= Melissa Begg =

American population health statistician and academic administrator

Melissa D. Begg is the dean of the Columbia School of Social Work, in Columbia University, and a professor of social work and of biostatistics at Columbia. Her research expertise concerns the biostatistics of population health, including the use of correlated data from family studies.

==Education and career==
Begg is originally from Queens, New York. She majored in mathematics at Fairfield University, and has a Ph.D. in biostatistics from the Harvard T.H. Chan School of Public Health, completed in 1989.

She has worked as a faculty member at Columbia University since 1989, for many years as part of the Columbia University Mailman School of Public Health.
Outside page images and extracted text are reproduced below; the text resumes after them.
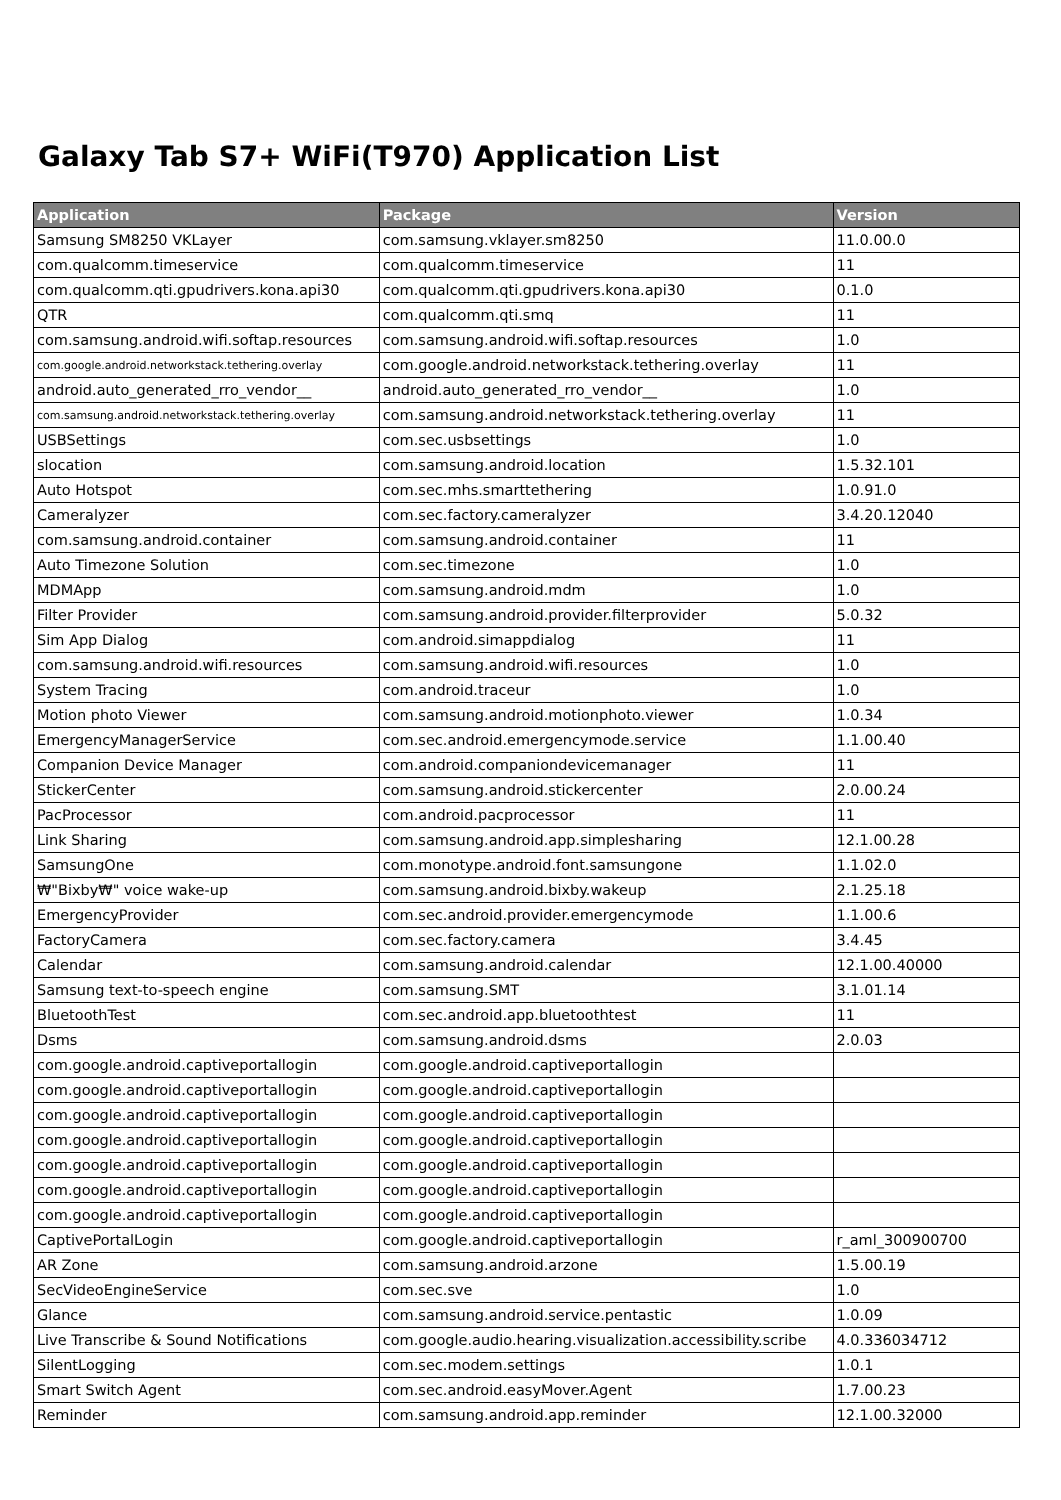Galaxy Tab S7+ WiFi(T970) Application List
| Application | Package | Version |
| --- | --- | --- |
| Samsung SM8250 VKLayer | com.samsung.vklayer.sm8250 | 11.0.00.0 |
| com.qualcomm.timeservice | com.qualcomm.timeservice | 11 |
| com.qualcomm.qti.gpudrivers.kona.api30 | com.qualcomm.qti.gpudrivers.kona.api30 | 0.1.0 |
| QTR | com.qualcomm.qti.smq | 11 |
| com.samsung.android.wifi.softap.resources | com.samsung.android.wifi.softap.resources | 1.0 |
| com.google.android.networkstack.tethering.overlay | com.google.android.networkstack.tethering.overlay | 11 |
| android.auto_generated_rro_vendor__ | android.auto_generated_rro_vendor__ | 1.0 |
| com.samsung.android.networkstack.tethering.overlay | com.samsung.android.networkstack.tethering.overlay | 11 |
| USBSettings | com.sec.usbsettings | 1.0 |
| slocation | com.samsung.android.location | 1.5.32.101 |
| Auto Hotspot | com.sec.mhs.smarttethering | 1.0.91.0 |
| Cameralyzer | com.sec.factory.cameralyzer | 3.4.20.12040 |
| com.samsung.android.container | com.samsung.android.container | 11 |
| Auto Timezone Solution | com.sec.timezone | 1.0 |
| MDMApp | com.samsung.android.mdm | 1.0 |
| Filter Provider | com.samsung.android.provider.filterprovider | 5.0.32 |
| Sim App Dialog | com.android.simappdialog | 11 |
| com.samsung.android.wifi.resources | com.samsung.android.wifi.resources | 1.0 |
| System Tracing | com.android.traceur | 1.0 |
| Motion photo Viewer | com.samsung.android.motionphoto.viewer | 1.0.34 |
| EmergencyManagerService | com.sec.android.emergencymode.service | 1.1.00.40 |
| Companion Device Manager | com.android.companiondevicemanager | 11 |
| StickerCenter | com.samsung.android.stickercenter | 2.0.00.24 |
| PacProcessor | com.android.pacprocessor | 11 |
| Link Sharing | com.samsung.android.app.simplesharing | 12.1.00.28 |
| SamsungOne | com.monotype.android.font.samsungone | 1.1.02.0 |
| ₩"Bixby₩" voice wake-up | com.samsung.android.bixby.wakeup | 2.1.25.18 |
| EmergencyProvider | com.sec.android.provider.emergencymode | 1.1.00.6 |
| FactoryCamera | com.sec.factory.camera | 3.4.45 |
| Calendar | com.samsung.android.calendar | 12.1.00.40000 |
| Samsung text-to-speech engine | com.samsung.SMT | 3.1.01.14 |
| BluetoothTest | com.sec.android.app.bluetoothtest | 11 |
| Dsms | com.samsung.android.dsms | 2.0.03 |
| com.google.android.captiveportallogin | com.google.android.captiveportallogin | |
| com.google.android.captiveportallogin | com.google.android.captiveportallogin | |
| com.google.android.captiveportallogin | com.google.android.captiveportallogin | |
| com.google.android.captiveportallogin | com.google.android.captiveportallogin | |
| com.google.android.captiveportallogin | com.google.android.captiveportallogin | |
| com.google.android.captiveportallogin | com.google.android.captiveportallogin | |
| com.google.android.captiveportallogin | com.google.android.captiveportallogin | |
| CaptivePortalLogin | com.google.android.captiveportallogin | r_aml_300900700 |
| AR Zone | com.samsung.android.arzone | 1.5.00.19 |
| SecVideoEngineService | com.sec.sve | 1.0 |
| Glance | com.samsung.android.service.pentastic | 1.0.09 |
| Live Transcribe & Sound Notifications | com.google.audio.hearing.visualization.accessibility.scribe | 4.0.336034712 |
| SilentLogging | com.sec.modem.settings | 1.0.1 |
| Smart Switch Agent | com.sec.android.easyMover.Agent | 1.7.00.23 |
| Reminder | com.samsung.android.app.reminder | 12.1.00.32000 |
From 2006 to 2018, she co-directed Columbia's Irving Institute for Clinical and Translational Research. She became Vice Provost for Academic Programs in 2014, and dean of the Columbia School of Social Work in 2019.

==Recognition==
Begg was elected as a Fellow of the American Statistical Association in 2012. Also in 2012, she became the inaugural recipient of the Lagakos Distinguished Alumni Award of the Harvard School of Public Health’s Department of Biostatistics.

She was the 2013 recipient of the Association of Schools and Programs of Public Health / Pfizer Award for Teaching Excellence.